Conviene recordar qué significa, en concreto, reducir los costos laborales a cero, porque el modelo no sólo ahorra ni gana en la justa proporción, sino exponencialmente. Los hombres esclavizados en la Tarahumara dormían en cuevas de 30 personas, comían dos veces al día, eran golpeados con varas de encino, amarrados a árboles como castigo, obligados a drogarse, sometidos a violaciones como forma de disciplina colectiva. Y sobre cada uno de esos cuerpos pesaba, además, una deuda ficticia generada desde el momento del reclutamiento, que convertía el tiempo de explotación en un pasivo que la víctima supuestamente debía saldar.
Como distinción, si bien la esclavitud de la sierra Tarahumara y el reclutamiento forzado comparten la misma estructura de dominación: el Convenio 29 de la OIT, ratificado por México desde 1934, define el trabajo forzoso no por la ausencia de pago, sino por la ausencia de voluntad, por la imposibilidad real de salida y, en ese sentido, ambos fenómenos son equiparables; la diferencia está en cómo el Estado los hace desaparecer después.

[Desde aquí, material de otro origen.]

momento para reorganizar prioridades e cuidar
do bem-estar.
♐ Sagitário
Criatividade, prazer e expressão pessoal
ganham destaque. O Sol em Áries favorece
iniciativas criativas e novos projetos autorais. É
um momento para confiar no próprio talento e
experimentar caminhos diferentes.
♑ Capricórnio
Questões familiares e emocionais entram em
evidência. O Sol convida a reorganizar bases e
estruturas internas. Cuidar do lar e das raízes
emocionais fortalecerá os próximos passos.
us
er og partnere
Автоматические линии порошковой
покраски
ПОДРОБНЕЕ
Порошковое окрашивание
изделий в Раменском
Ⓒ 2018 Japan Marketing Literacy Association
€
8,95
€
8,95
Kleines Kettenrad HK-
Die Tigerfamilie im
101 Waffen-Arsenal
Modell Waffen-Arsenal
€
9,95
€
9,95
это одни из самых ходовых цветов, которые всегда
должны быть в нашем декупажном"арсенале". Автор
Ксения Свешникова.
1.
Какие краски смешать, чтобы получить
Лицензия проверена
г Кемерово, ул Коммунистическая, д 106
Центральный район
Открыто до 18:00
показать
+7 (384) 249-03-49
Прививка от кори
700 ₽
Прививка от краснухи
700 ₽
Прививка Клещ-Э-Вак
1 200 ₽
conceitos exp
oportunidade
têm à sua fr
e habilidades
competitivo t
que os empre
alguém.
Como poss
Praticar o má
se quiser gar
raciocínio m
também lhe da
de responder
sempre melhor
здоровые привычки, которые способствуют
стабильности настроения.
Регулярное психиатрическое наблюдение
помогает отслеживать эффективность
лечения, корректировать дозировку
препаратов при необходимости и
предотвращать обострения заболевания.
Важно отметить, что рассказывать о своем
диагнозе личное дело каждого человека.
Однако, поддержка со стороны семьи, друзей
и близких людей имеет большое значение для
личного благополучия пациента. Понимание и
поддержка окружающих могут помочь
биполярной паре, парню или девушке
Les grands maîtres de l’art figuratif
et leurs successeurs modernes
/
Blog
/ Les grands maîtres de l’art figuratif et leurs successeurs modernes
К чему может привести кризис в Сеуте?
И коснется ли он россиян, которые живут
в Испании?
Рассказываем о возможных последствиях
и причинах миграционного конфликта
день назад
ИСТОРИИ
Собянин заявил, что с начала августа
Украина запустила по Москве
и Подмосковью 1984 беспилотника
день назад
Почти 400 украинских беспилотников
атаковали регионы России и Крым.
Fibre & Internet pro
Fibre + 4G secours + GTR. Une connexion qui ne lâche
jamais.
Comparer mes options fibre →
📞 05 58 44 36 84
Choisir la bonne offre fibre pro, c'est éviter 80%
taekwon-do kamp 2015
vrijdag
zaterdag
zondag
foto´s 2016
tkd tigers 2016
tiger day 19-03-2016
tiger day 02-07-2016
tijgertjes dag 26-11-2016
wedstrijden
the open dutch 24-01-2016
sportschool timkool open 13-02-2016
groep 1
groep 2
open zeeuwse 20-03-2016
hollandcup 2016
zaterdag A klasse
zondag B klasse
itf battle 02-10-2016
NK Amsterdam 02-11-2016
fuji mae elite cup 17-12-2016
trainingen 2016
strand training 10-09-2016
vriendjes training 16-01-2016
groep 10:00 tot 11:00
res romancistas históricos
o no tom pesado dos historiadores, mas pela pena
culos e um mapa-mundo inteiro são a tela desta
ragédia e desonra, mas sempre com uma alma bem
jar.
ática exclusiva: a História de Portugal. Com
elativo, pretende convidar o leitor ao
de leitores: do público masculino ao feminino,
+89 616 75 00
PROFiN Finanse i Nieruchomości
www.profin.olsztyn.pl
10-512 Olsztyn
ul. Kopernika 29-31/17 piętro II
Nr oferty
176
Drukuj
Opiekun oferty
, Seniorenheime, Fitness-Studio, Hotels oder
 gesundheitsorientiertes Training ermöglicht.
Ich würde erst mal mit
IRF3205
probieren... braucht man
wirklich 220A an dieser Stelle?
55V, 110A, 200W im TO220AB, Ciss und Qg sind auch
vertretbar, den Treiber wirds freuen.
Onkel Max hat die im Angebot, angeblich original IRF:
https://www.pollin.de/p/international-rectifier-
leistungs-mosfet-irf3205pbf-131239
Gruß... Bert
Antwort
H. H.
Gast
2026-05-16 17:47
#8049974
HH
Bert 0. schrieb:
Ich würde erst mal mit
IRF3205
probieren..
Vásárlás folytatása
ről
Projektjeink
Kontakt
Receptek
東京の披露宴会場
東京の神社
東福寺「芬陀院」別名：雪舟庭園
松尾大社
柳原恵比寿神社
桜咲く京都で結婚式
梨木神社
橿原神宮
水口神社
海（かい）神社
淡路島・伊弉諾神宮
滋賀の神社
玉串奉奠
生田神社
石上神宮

Al reclutado forzado lo invisibiliza la criminalización; en el momento en que el sistema lo convierte en perpetrador o en potencial perpetrador al integrarlo en sus fuerzas armadas y estructura logística, deja de ser leído como víctima. Al esclavizado en la sierra lo invisibiliza la inexistencia de una categoría per se, pues esclavizados en todo caso, independientemente de que perciban un ingreso, son todos.
El reportaje documenta que en 2018, un año antes del rescate exitoso, la fiscalía hizo un primer operativo en el mismo sitio. Encontraron las cuevas, las cobijas, la infraestructura completa y, sin embargo, no quedaba nadie. La red parecía tener una capacidad de reacción más veloz que la inteligencia estatal. Después del rescate de 2019, en 2022, 15 personas fueron levantadas y esclavizadas en los mismos campos. En 2024, el agente que llevaba el caso dijo a los investigadores: “Deben de existir todavía”.
Existen, y la sierra Tarahumara no es una anomalía, sino una expresión de un modelo que se replica en distintos sectores de la economía criminal. Mientras sólo se investigue la última etapa de la cadena de suministro, el modelo seguirá equiparando la tortura, la esclavitud y el sufrimiento humano a un activo.